A paper published by the International Monetary Fund (IMF) points out that Malawi could be losing almost one percent of its gross domestic product (GDP) per capita due to climate change. The paper titled ‘Long–Term Macroeconomic Effects of Climate Change: A Cross Country Analysis’, says that the continuous changes in climate change have a long-term negative impact on Malawi’s economic growth. According to the IMF study,’ persistent increase in average global temperature by 0.04 degree Celsius per year, in the absence of mitigation policies reduces real GDP growth per capita.”
Malawi’s GDP per capita remained has remained stagnant and minimal at about $400 (about K296 000) per person per year. It is the lowest in the region when compared to other countries in the region such as Zambia, Rwanda, Kenya, and Ethiopia. Any further decline in the GDP per capita could worsen poverty levels in Malawi.

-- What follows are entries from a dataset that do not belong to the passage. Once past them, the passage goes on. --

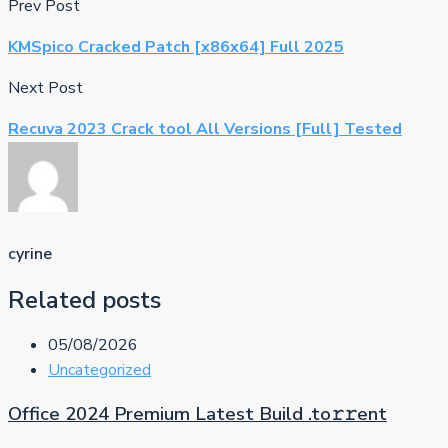
Prev Post
KMSpico Cracked Patch [x86x64] Full 2025
Next Post
Recuva 2023 Crack tool All Versions [Full] Tested
cyrine
Related posts
05/08/2026
Uncategorized
Office 2024 Premium Latest Build .tо𝚛𝚛еnt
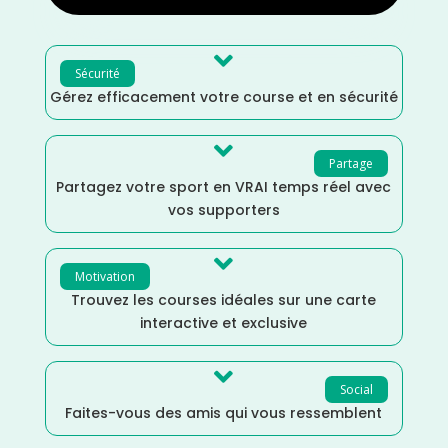

Sécurité
Gérez efficacement votre course et en sécurité

Partage
Partagez votre sport en VRAI temps réel avec
vos supporters

Motivation
Trouvez les courses idéales sur une carte
interactive et exclusive

Social
Faites-vous des amis qui vous ressemblent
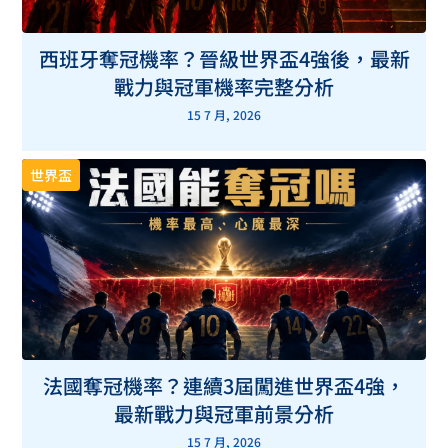
西班牙奪冠機率？晉級世界盃4強後，最新
戰力與冠軍機率完整分析
15 7 月, 2026
世界盃
法國奪冠機率？連續3屆闖進世界盃4強，
最新戰力與冠軍前景分析
15 7 月, 2026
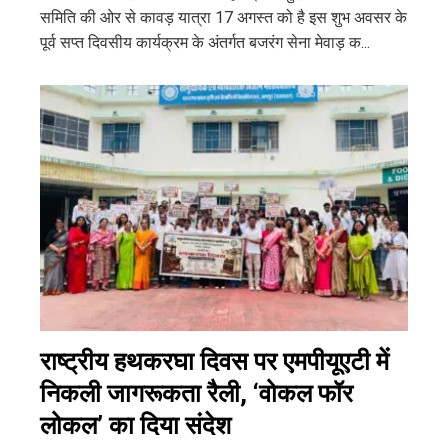
समिति की ओर से कावड़ यात्रा 17 अगस्त को है इस शुभ अवसर के
पूर्व सप्त दिवसीय कार्यक्रम के अंतर्गत बजरंग सेना मेवाड़ क...
राष्ट्रीय हथकरघा दिवस पर एमपीयूएटी में
निकली जागरूकता रैली, ‘वोकल फॉर
लोकल’ का दिया संदेश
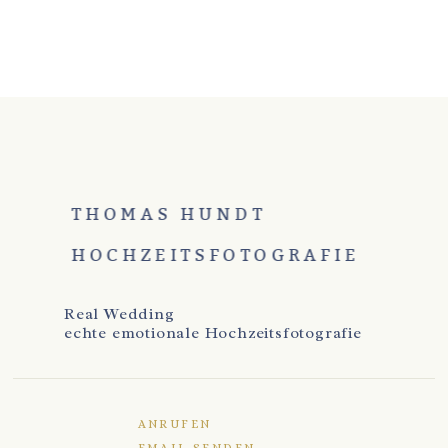
THOMAS HUNDT
HOCHZEITSFOTOGRAFIE
Real Wedding
echte emotionale Hochzeitsfotografie
ANRUFEN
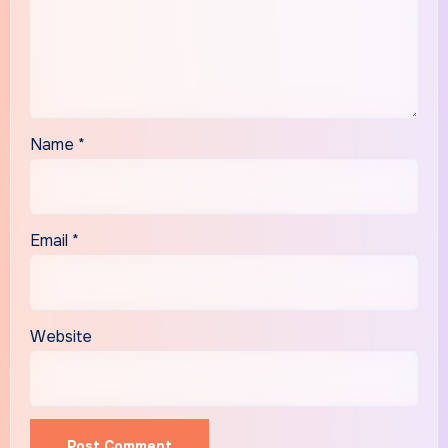
Name
*
Email
*
Website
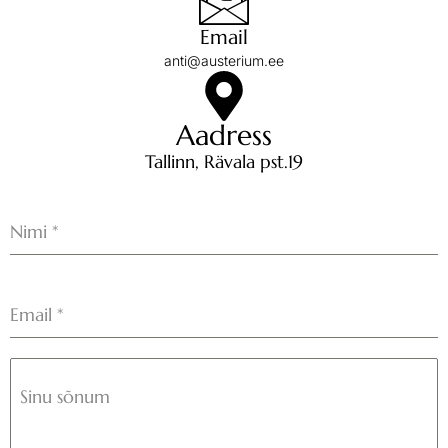
Email
anti@austerium.ee
Aadress
Tallinn, Rävala pst.19
Nimi
*
Email
*
Sinu sõnum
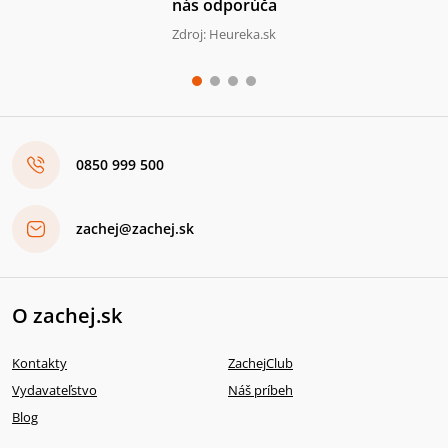
nás odporúča
Zdroj: Heureka.sk
0850 999 500
zachej@zachej.sk
O zachej.sk
Kontakty
ZachejClub
Vydavateľstvo
Náš príbeh
Blog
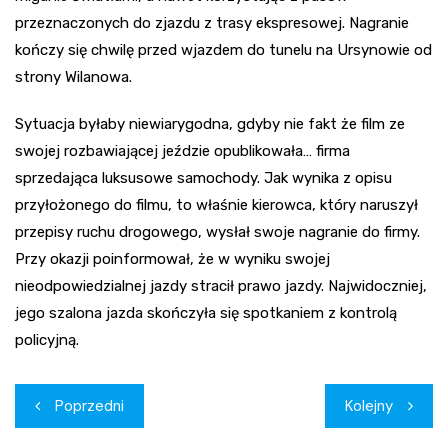
przeznaczonych do zjazdu z trasy ekspresowej. Nagranie
kończy się chwilę przed wjazdem do tunelu na Ursynowie od
strony Wilanowa.
Sytuacja byłaby niewiarygodna, gdyby nie fakt że film ze
swojej rozbawiającej jeździe opublikowała… firma
sprzedająca luksusowe samochody. Jak wynika z opisu
przyłożonego do filmu, to właśnie kierowca, który naruszył
przepisy ruchu drogowego, wysłał swoje nagranie do firmy.
Przy okazji poinformował, że w wyniku swojej
nieodpowiedzialnej jazdy stracił prawo jazdy. Najwidoczniej,
jego szalona jazda skończyła się spotkaniem z kontrolą
policyjną.
Nawigacja
Poprzedni
Kolejny
wpisu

Malawi authorities have cited climate as the major contributor as all recessions have been preceded by droughts. Agriculture is the dominant sector in terms of contribution to economic growth, climate change shocks have led to volatility in the key macroeconomic fundamentals. Some steps are being taken by the government to counter climate change effects. Adapt plan Project is one among them. The Project included a set of community-led activities to act as a cushion to neutralise challenges in the wake of the negative climate change impacts. They focus largely on the promotion of sectors like agriculture, forestry, and water.